The Civil War Prisons Message Board

Re: Novelty, Missouri
In Response To: Novelty, Missouri ()

Sue,

You probably should have placed this query in "The Missouri in the Civil War Message Board" in this same series, but I occasionally check this forum just in case somebody needs help with one of the Missouri area military prisons.

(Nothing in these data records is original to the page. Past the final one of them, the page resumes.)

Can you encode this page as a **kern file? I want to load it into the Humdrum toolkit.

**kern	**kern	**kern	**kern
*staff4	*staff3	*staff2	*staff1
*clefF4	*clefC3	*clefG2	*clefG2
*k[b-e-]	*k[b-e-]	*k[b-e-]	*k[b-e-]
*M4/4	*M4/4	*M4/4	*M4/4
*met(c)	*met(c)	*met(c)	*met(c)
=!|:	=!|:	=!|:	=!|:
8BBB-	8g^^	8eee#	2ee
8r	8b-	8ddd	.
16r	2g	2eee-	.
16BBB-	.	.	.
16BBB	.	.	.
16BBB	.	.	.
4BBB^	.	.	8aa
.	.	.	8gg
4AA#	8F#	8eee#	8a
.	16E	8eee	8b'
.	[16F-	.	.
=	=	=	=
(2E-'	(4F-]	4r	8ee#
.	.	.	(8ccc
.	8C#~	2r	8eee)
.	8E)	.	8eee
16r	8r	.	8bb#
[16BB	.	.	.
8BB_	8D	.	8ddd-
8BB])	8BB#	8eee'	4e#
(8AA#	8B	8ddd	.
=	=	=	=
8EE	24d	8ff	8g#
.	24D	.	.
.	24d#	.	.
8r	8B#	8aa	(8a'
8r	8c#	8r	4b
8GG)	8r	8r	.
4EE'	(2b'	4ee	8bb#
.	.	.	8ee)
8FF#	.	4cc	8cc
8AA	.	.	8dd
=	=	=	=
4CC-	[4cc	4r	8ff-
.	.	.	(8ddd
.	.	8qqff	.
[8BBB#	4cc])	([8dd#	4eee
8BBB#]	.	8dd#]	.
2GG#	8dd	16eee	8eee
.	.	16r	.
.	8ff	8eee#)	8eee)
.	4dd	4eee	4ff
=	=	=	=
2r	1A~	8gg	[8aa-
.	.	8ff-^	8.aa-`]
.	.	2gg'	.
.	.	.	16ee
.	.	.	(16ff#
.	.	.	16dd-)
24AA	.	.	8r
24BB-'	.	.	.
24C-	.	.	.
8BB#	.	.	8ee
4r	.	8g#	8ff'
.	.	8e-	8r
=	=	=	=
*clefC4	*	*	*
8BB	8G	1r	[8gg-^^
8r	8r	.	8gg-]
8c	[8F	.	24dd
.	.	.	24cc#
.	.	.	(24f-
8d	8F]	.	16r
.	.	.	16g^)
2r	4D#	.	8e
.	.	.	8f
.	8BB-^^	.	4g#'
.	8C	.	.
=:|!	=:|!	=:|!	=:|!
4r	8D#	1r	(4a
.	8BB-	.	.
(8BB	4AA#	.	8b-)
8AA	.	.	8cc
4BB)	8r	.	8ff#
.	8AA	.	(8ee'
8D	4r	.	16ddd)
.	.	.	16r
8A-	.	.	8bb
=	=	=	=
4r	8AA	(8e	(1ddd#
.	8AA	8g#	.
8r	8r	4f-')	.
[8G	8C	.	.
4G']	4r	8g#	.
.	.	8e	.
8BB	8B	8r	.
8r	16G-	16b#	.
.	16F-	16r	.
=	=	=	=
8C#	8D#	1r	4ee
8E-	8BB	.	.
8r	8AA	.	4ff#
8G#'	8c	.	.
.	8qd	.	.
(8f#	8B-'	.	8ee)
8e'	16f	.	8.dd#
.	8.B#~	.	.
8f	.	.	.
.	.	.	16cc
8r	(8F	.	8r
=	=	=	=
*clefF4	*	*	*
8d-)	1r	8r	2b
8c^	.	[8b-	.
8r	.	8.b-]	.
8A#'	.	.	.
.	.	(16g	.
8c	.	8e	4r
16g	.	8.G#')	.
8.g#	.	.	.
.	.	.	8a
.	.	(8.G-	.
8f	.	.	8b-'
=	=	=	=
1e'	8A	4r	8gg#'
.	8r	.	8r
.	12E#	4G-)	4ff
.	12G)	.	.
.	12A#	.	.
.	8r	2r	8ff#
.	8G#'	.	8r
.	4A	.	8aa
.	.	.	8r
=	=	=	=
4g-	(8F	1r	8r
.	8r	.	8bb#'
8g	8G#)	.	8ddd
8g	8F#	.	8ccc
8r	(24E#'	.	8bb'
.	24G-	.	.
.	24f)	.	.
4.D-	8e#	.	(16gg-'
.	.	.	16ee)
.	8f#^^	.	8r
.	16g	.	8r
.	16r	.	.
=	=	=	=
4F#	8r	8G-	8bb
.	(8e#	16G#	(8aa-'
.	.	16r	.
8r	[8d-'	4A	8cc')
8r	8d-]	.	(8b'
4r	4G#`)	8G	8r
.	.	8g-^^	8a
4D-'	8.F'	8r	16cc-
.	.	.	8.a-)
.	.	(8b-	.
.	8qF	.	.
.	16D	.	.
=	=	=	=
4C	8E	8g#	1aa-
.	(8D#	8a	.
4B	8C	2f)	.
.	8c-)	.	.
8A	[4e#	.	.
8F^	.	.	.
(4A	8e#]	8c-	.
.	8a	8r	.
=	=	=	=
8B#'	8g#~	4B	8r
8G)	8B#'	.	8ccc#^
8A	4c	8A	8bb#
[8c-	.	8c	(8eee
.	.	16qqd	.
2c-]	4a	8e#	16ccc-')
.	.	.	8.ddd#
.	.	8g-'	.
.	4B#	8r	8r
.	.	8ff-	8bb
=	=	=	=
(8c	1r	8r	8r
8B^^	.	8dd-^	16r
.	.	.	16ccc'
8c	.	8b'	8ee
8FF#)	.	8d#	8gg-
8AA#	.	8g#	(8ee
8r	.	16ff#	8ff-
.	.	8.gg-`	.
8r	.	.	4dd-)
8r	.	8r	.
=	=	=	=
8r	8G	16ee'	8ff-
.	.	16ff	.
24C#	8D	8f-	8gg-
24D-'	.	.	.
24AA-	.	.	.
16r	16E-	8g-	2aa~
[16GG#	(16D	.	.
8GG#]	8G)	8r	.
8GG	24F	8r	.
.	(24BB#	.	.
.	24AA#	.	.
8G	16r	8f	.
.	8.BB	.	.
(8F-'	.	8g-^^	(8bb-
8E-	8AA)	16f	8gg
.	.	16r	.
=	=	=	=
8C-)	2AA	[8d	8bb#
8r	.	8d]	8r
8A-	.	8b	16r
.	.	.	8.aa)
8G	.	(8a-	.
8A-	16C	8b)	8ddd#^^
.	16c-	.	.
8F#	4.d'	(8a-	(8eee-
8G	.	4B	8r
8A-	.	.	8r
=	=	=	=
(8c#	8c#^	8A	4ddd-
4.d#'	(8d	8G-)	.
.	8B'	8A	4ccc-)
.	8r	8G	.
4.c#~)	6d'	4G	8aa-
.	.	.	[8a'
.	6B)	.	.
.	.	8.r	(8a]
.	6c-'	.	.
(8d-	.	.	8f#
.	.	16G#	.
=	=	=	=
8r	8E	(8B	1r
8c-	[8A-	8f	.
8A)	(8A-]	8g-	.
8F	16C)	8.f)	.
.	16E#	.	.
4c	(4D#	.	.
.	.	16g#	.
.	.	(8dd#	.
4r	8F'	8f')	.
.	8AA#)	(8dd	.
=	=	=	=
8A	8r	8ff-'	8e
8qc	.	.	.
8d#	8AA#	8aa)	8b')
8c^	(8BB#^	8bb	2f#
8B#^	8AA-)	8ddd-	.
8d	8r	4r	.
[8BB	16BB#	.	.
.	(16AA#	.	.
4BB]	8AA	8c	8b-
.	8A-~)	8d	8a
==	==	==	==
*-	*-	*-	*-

Actually, the capture took place on 26 January 1862 as part of a large migration of southern men from the several counties of NE MO still known today as "Little Dixie" trying to infiltrate through Union patrols to get south to Arkansas to the Confederate army there. One such travelling group of 11 men from Scotland County led by Major Ben Shacklett was captured in Novelty, south-central Knox County, by a patrol of the Union 7th Missouri Cavalry out from their Macon City garrison. (Source: Broadfoot Publishing Company, "Supplement to the 'Official Records,' Part 2, vol. 35, 7th Missouri Cavalry [Union], p. 385. There is a brief mention of this event on page 19 of Bruce Nichols' 2004 "Guerrilla Warfare in Civil War Missorui, vol. I, 1862" published by McFarland and Company.)

The Union patrol evidently took the prisoners with them to their Macon City post where they were shipped under guard on the Hannibal to St. Joseph Railroad to the North Missouri Railroad to St. Louis. There the prisoners were transferred by boat to the Alton Military Prison across the Mississippi River to Alton, IL to the former condemned Illinois State Penitentiary that the Federals leased to handle and house POWs and other prisoners taken in the West.

Joanne Chiles Eakin's 1995 book "Missouri Prisoners of War" (short version of very long title) is actually an alphabetical listing from the POW microfilm of the National Archives and Records Administration of the Union general ledgers of POWs and other prisoners they held, and Eakin has entries both for Andrew J. Dewitt and his commander Major Benjamin Schacklett and probably several of the other of the 11 men captured 26 January 1862 at Novelty. The entry she shows for Dewitt states in effect Private Andrew j. Dewitt of Scotland County captured at Novelty, Mo on 28 Janauary 1862 (the Union clerk made the error on the date), sent to Alton Il prison, where the remarks column shows Dewitt escaped 25 July 1862. (Source: The 1860 Missouri census shows a household for Andrew J. Dewitt on the census-taker's page 949 in Harrison Township of the southeast corner of Scotland County not far from the Clark County line.)

Private Dewitt was part of the largest escape from any of the Missouri area military prisons on the night of 25 and 26 July 1862 when 35 Confederate POWs (including several facing death sentences for violation of oaths given earlier than their capture to Union troops at a previous time) dug a tunnel close to one of the prison's exterior walls and bribed a Union guard to look the other way while they climbed out and walked away. Actually, the POWs spent many days digging the tunnel from the wash building, and one of the diggers spent so much time on his back digging with prison steel spoons that his hair rubbed off the back of his head. The escapees had such a good head start that Union pursuers were only able to recapture a few of them. (Source: There are several sources for this great escape, but they are listed in the endnote for the account of this in Nichols' book cited above on pages 126-7 in the endnote number 49 found in the Notes section at the back on page 224. This book is still available for sale, or you could view it for a small fee through your local library via Interlibrary Loan. Yes, I am the author.)

I have no record of what became of Dewitt after his escape from the Alton Military Prison. Can you fill me in on what happened to him next? Did he go back into the Confederate Army? Did he attempt to go home to Scotland County, or did he leave Missouri and start anew someplace else?